I understand how painful it is to see fellow Jews depicted this way, but in my experience, it is fairly close to the truth.

It is easy to point to external antisemitism as the only culprit for the episode’s perceived missteps, since it absolves us from dealing with the very real deficiencies and systemic problems in ultra-Orthodox communities.

For the good of all Jews — the Orthodox who felt demonized by the “Nurses” episode, which has now been taken down, and the non-Orthodox who jumped to their defense — we must address those issues.

In October, Gothamist reported that after Gov. Andrew Cuomo of New York implemented red zones in neighborhoods with high rates of COVID and non-compliance, including many Haredi ones, yeshivas remained open in defiance, often resorting to the excuse that they were really just “daycares.”

“‘The only people facing consequences for this lockdown are the ones actually following the rules,” a secular parent who asked not to be named told Gothamist’s reporter. “My son, who is in kindergarten, sees kids going to school right next door, and he’s asked us why he can’t go to school, too. Unfortunately we don’t have an answer for him.’”

If that were a plot in a TV show, would we believe it? Would we insist it wasn’t possible because the Torah values life and compliance with the law of the land?

Just last week, a rescue plane to Israel turned out to have carried 11 COVID-positive Haredim because they apparently forged negative COVID-test results. A passenger who overheard the group bragging about falsifying the negative documentation was ignored. Apparently that was an unbelievable plot too.

Here’s another plot to imagine: One of the poorest communities in the entire country regularly comes together to raise hundreds of thousands of dollars to strip parents who choose to leave the community of custody of their children.

Or this: dozens of Yeshiva graduates file a complaint against New York City for failing to enforce the education law that would have guaranteed them and their children a “substantially equivalent” education. (Disclaimer: as executive director of Yaffed, I oversaw the filing of that complaint.) The city drags out the inquiry for more than four years, during which time the mayor collaborates with yeshiva leaders to stall the investigation in return for their assistance in getting their representative in Albany to aid his efforts to extend his control of the Department of Education.

Meanwhile, a Haredi state senator who is elected as a Democrat but caucuses with Republicans — throwing the State Senate to the Republicans in exchange for power — holds up the state’s $168 billion budget until the legislature approves an amendment that would exempt yeshivas from having to meet the same standards legally required of all other private and public schools.

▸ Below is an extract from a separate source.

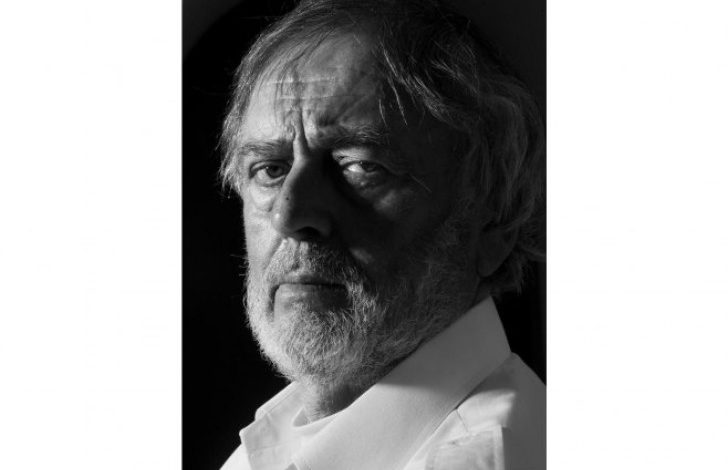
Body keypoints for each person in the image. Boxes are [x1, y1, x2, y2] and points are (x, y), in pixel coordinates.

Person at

The investigation finds that 26 out of 28 yeshivas investigated do not meet minimum educational standards. A year and a half later, those yeshivas are still not improving and continue to reap millions of taxpayer dollars.

Does that plot seem believable? Does it bother you less because it’s “only” educational neglect, not the racism and misogyny portrayed in the NBC show?

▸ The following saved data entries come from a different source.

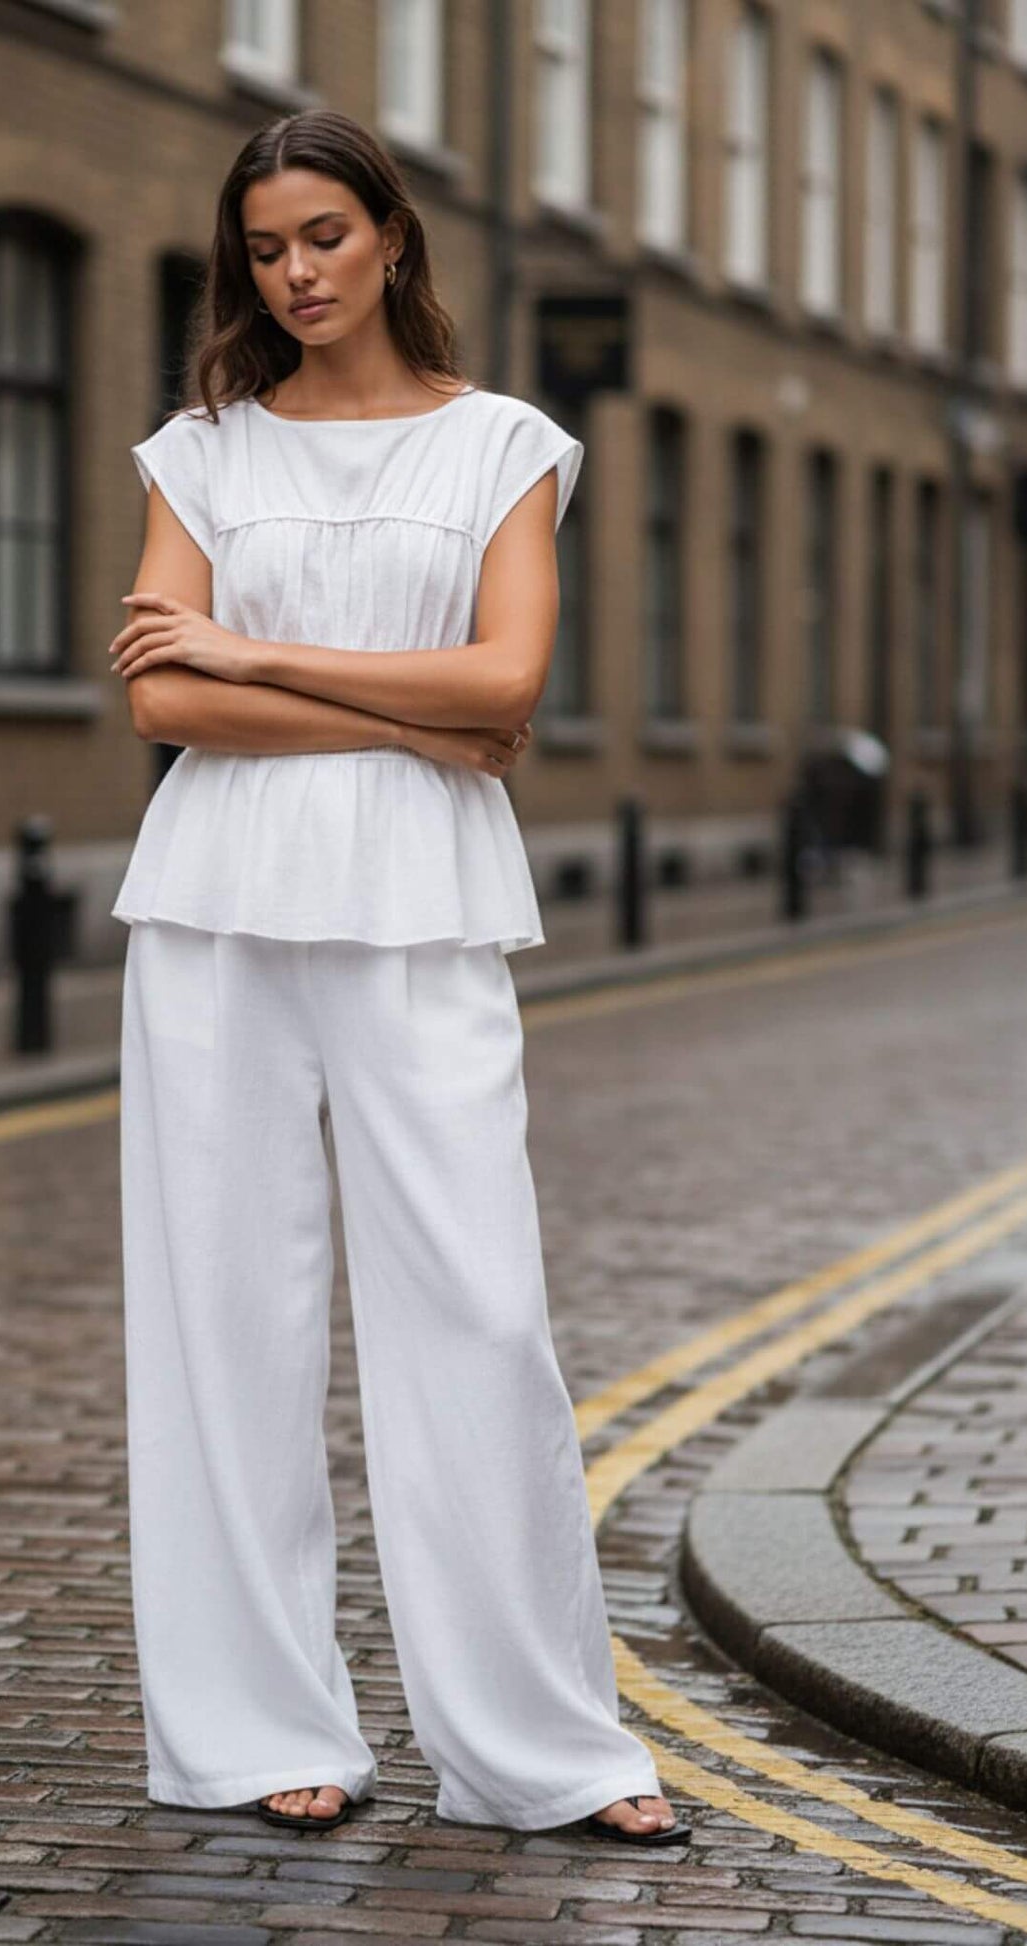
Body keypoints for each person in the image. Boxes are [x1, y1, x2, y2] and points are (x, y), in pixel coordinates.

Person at [108, 107, 689, 1848]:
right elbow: (163, 702)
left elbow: (509, 680)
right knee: (227, 1317)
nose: (294, 274)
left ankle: (540, 1747)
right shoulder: (198, 453)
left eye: (324, 240)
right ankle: (250, 1724)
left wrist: (255, 642)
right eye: (267, 248)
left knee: (478, 1307)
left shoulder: (504, 445)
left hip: (424, 913)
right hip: (214, 909)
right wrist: (409, 699)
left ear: (392, 238)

In fact, some of the same critics of the NBC episode have also sought to silence the media’s reporting on systemic educational shortcomings in the Haredi community, trying to silence the voices of those who have experienced that neglect.

At every twist, those unfamiliar with facts on the ground grow infuriated. “What are you talking about?” they ask. “Speak to an Orthodox person who lives in Riverdale to get your facts straight. This is such an unbelievable and inaccurate misrepresentation of the Haredi world!”

Yet as I have experienced it, it is exactly what the Haredi world of today looks like.

So my message to the broader Jewish community is: if you are uncomfortable with the way we are depicted on TV, step in to fix these serious issues in our community. Otherwise, if you cry antisemitism when the media depicts us in ways that make you cringe, it shows us that you are far more interested in improving perception than reality.

Naftuli Moster is the executive director of YAFFED, a non-profit that advocates for increasing secular education taught in ultra-Orthodox schools.